101arrowz / fflate

High performance (de)compression in an 8kB package

Home Page:https://101arrowz.github.io/fflate

Geek Repo:Geek Repo

Github PK Tool:Github PK Tool

Occasional CRC Errors When Streaming Data into Zip using AsyncZipDeflate

Masty88 opened this issue · comments

Discussed in #192

Originally posted by Masty88 December 1, 2023
Occasional CRC Errors When Streaming Data into Zip using AsyncZipDeflate

Context
I am using fflate to fetch a list of 3D geographic files in various formats along with orthophotos in JPEG from Amazon S3. When retrieving the files, I use response.body.getReader() to stream the data into a ZIP folder.

Issue
When using AsyncZipDeflate or ZipDeflate (even with compression level set to 0), I encounter CRC errors intermittently - sometimes immediately, other times sporadically (about one in every two attempts). However, if I use the array buffer directly without streaming, or if I use ZipPassThrough for streaming, it works flawlessly 100% of the time.

Steps to Reproduce
Fetch a list of files from Amazon S3.
Stream the data into a ZIP folder using AsyncZipDeflate or ZipDeflate.
Occasionally encounter CRC errors in the resulting ZIP file.
Expected Behavior
The ZIP file should be created without CRC errors, similar to when using ZipPassThrough or directly passing the array buffer.

Actual Behavior
CRC errors occur intermittently when using AsyncZipDeflate or ZipDeflate for streaming data into a ZIP folder.

Additional Information
The files being fetched are 3D geographic files in various formats along with JPEG orthophotos.
The issue seems to be specific to the streaming process with AsyncZipDeflate or ZipDeflate.
StackBlitz Reproduction
I have created a StackBlitz project to demonstrate the issue:

https://js-7tnzqy.stackblitz.io
https://stackblitz.com/edit/js-7tnzqy?file=download.js

import { Zip, AsyncZipDeflate } from 'fflate';

async function downloadAndCompress(urlsToDownload) {
  console.log(urlsToDownload);
  let chunks = [];

  const zipFile = new Zip();

  const zipCompletionPromise = new Promise((resolve) => {
    zipFile.ondata = (err, dat, final) => {
      if (err) {
        throw err; // or handle error as you see fit
      }
      chunks.push(dat);
      if (final) {
        const blob = new Blob(chunks, { type: 'application/zip' });
        const url = URL.createObjectURL(blob);
        resolve(url);
      }
    };
  });

  const downloadAndStreamToZip = async (url) => {
    const response = await fetch(url);
    const fileName = url.split('/').pop();
    const fileStream = new AsyncZipDeflate(fileName, { level: 4 });
    zipFile.add(fileStream);

    const reader = response.body.getReader();
    let done = false;
    while (!done) {
      const { done: chunkDone, value } = await reader.read();
      done = chunkDone;
      if (value) {
        fileStream.push(new Uint8Array(value), done);
      }
    }

    return new Promise((resolve) => {
      if (done) {
        fileStream.push(new Uint8Array(0), true);
        resolve();
      }
    });
  };

  await Promise.all(urlsToDownload.map((url) => downloadAndStreamToZip(url)));

  zipFile.end();

  return await zipCompletionPromise;
}

export { downloadAndCompress };

image

Sorry, I somehow missed your discussion post! This shouldn't be happening; have you verified this issue with other ZIP decompression software or is it only visible in Windows Explorer?

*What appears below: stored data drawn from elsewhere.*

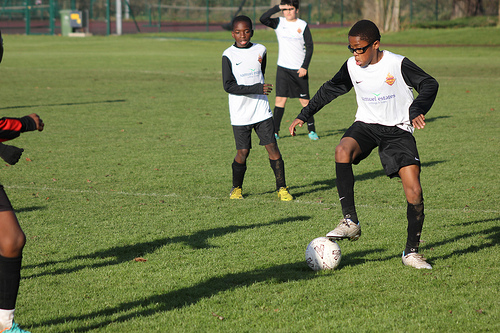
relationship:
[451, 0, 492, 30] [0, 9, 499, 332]
tree trunk behind a courts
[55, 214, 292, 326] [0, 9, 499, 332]
shadows in courts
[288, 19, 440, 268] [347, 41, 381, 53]
boy wearing glasses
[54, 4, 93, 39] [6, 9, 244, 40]
garbage cans on courts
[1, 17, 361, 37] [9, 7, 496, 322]
walkway on courts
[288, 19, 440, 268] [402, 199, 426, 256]
boy wearing shinguards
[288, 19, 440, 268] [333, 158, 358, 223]
boy wearing shinguards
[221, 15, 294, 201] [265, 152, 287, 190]
body wearing shinguards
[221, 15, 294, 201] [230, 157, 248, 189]
body wearing shinguards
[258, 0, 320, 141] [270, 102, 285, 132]
boy wearing shinguards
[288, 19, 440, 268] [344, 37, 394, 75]
boy wearing glasses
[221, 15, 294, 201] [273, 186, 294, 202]
body wearing shoe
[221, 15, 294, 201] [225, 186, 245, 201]
body wearing shoe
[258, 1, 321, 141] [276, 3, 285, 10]
boy has hand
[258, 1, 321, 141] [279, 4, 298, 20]
boy has face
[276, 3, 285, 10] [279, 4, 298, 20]
hand on face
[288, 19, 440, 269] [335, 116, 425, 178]
boy wearing shorts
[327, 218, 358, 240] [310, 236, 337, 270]
foot on ball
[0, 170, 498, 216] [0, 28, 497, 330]
white line on grass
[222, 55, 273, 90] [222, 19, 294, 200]
hand in front of body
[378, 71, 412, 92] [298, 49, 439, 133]
logo on jersey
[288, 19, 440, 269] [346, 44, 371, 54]
boy wearing glasses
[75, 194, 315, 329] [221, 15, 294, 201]
shadows of body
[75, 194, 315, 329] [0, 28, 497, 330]
shadows in grass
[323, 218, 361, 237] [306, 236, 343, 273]
foot on ball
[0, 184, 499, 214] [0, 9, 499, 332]
white line on courts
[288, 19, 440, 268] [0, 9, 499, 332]
boy on courts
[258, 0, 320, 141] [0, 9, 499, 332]
boy on courts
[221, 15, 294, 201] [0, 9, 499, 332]
body on courts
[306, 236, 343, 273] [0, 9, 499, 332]
ball on courts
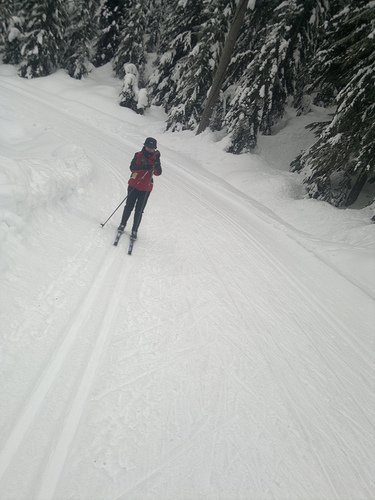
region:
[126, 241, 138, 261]
ski on person's foot.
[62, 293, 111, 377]
ski path in the snow.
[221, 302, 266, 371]
ski tracks on the path.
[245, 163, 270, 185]
snow on the ground.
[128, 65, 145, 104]
snow on the tree.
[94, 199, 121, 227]
ski pole in woman's hand.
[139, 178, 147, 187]
red coat on skier.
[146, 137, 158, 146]
hat on skier's head.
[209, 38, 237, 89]
trunk of tree.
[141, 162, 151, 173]
glove on skier's hand.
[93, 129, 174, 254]
A person sking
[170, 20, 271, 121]
Heavy snow on the trees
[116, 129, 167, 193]
Skier has a red jacket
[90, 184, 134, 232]
The skier is hilding a ski pole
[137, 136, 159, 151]
A black hat on head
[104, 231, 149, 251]
skis on feet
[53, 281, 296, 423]
Snow on the slop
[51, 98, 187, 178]
Trail for skiers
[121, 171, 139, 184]
Yellow pocket on skier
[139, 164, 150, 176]
Mittens on skier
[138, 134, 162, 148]
she is wearing a hat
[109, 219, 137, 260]
she is wearing skiies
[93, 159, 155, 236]
she is holding her ski pole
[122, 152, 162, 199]
She is wearing a red jacket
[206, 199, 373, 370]
ski tracks in the snow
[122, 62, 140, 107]
snow covers the branch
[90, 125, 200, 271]
she is skiing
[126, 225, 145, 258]
her skies are blue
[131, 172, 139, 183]
her pocket is yellow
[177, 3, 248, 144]
a pole at the side of the trail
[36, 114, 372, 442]
a well groomed ski trail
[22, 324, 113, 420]
ski marks on a snowy ski trail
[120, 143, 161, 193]
a red and grey ski jacket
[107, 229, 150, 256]
a pair of black skis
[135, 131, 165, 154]
a black hat with a visor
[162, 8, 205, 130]
pine trees covered in white fluffy snow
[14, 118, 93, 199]
an ungroomed side bank of a ski trail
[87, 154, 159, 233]
black metal ski poles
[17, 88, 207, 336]
a woman skiing down a trail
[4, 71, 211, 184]
a curved ski trail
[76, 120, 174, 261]
This is a woman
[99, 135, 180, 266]
Leg of a lady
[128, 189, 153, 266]
Leg of a woman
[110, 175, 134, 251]
Leg of a woman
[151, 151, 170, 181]
Hand of a woman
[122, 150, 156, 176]
Hand of a woman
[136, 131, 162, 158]
Head of a woman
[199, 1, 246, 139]
This is a tree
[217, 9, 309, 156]
This is a tree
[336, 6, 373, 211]
This is a tree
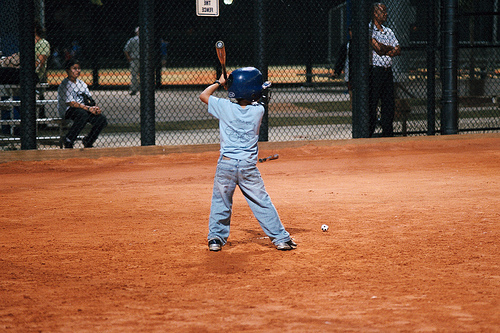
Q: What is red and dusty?
A: The baseball field.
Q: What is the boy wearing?
A: A blue baseball hat.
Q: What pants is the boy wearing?
A: Blue jeans.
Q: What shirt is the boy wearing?
A: A blue t-shirt.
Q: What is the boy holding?
A: A baseball bat.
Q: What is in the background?
A: A black fence.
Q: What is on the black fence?
A: A white sign.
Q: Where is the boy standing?
A: In the red dirt.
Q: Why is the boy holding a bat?
A: Playing baseball.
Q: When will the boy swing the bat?
A: To hit the ball.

Thank you for getting back to me, and no worries about missing the discussion post! In the meantime, I have taken the opportunity to dive deeper into the code and conduct tests in various scenarios. However, I continue to encounter the same issue.

I've already attempted to decompress the resulting ZIP files using 7zip, but unfortunately, the problem persists with the same CRC errors. Additionally, I have checked the validity of the ZIP archive using an online verification tool, which also confirmed the presence of these errors.

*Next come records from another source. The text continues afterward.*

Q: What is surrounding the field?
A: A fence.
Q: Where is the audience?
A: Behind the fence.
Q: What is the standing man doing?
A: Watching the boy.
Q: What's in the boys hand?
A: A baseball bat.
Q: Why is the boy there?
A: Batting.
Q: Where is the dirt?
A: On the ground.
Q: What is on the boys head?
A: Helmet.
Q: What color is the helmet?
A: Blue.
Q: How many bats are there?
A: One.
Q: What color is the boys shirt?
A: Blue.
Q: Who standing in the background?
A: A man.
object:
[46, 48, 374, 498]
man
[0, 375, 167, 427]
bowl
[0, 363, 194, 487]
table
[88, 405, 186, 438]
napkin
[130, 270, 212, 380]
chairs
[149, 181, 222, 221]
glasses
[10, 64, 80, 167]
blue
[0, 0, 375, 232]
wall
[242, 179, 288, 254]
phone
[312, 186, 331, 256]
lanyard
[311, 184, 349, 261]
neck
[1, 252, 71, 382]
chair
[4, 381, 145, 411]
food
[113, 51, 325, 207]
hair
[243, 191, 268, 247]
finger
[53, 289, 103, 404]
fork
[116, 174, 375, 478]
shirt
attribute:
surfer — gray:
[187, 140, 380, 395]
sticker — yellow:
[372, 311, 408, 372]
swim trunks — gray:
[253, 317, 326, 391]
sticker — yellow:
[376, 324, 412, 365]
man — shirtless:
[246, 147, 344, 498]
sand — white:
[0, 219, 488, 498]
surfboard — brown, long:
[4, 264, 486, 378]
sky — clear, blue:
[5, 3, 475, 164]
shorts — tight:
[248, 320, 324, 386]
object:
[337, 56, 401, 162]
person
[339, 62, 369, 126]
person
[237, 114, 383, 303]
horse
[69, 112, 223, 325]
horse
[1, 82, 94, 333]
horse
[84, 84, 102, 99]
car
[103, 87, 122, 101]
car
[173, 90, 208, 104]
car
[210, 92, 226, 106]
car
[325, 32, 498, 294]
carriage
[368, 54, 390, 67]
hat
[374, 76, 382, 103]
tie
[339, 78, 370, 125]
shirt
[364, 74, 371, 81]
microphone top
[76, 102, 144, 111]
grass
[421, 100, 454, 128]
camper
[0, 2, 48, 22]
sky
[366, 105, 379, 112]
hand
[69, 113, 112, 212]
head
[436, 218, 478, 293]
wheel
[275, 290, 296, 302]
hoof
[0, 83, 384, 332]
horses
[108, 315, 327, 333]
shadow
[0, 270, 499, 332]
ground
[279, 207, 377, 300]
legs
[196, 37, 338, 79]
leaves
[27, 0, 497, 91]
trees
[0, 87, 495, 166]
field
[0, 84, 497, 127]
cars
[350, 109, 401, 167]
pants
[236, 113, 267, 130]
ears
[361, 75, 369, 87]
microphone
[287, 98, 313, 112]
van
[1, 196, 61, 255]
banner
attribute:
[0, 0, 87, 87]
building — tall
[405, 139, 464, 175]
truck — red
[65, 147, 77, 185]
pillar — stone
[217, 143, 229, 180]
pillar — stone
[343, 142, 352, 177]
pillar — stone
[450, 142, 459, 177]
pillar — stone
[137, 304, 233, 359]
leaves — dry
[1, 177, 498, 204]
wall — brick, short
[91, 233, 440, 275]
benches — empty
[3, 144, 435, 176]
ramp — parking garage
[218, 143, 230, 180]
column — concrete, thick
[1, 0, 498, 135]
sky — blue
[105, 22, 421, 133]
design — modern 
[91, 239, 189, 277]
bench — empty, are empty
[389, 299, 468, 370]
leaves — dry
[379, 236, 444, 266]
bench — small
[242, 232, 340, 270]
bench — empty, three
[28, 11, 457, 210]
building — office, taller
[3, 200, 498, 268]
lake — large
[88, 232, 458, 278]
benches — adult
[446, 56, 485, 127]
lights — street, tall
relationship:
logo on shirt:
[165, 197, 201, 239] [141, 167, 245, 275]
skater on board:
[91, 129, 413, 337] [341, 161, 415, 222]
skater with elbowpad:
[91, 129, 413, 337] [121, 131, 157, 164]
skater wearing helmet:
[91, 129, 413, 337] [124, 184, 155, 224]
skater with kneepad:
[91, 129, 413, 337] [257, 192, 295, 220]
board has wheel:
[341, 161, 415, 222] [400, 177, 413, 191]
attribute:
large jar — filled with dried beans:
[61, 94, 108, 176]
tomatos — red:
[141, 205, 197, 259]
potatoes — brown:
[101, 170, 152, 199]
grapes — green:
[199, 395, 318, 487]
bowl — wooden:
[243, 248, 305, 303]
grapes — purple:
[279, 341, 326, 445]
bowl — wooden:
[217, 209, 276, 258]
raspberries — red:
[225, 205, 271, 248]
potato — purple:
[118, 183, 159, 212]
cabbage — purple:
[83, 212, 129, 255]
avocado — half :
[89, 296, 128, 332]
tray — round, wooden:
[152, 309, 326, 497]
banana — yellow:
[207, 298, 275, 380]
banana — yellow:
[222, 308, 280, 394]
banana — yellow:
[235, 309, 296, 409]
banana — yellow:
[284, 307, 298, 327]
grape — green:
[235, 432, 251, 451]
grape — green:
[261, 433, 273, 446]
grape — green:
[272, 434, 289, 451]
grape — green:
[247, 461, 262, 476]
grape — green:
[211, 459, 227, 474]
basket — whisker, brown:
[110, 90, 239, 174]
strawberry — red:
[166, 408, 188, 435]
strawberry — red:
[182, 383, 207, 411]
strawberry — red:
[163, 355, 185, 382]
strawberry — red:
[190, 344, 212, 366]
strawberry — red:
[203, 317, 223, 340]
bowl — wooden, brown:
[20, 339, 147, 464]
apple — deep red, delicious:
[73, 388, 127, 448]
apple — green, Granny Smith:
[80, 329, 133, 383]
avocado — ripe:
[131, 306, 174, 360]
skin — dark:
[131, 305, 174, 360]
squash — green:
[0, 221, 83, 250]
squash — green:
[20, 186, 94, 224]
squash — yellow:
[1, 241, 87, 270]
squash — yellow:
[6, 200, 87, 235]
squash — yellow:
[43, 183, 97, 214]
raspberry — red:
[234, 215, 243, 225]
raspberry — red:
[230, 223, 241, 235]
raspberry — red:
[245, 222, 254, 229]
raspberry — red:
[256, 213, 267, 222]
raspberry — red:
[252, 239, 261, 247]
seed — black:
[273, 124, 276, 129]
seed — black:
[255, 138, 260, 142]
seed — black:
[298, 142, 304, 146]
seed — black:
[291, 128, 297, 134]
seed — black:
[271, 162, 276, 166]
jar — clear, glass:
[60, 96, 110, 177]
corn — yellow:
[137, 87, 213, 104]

From my observations, it seems that the higher the level of compression, the more frequently the errors occur. This pattern is consistent regardless of the decompression tool used, suggesting that the issue might be related to the compression process itself rather than decompression.

I hope this information might be helpful for further investigation. I am more than willing to provide any additional details that might aid in resolving this issue.

Thank you again for your support and your time.

image
image

While trying to open those same Zip archives that @Masty88 produced on my MacBook Pro and the standard archiver tool of the system (Sonoma 14.2), I had the issue too, I could not decompress the archives.

This issue is concerning. I'm really sorry I haven't gotten to it yet - I'll investigate and fix this as soon as I can.

Reproduced and fixed locally. Will test further to verify my change fully fixes the problem.

@101arrowz thank you we will wait for the release :)

Should be fixed in v0.8.2; let me know if you run into any issues!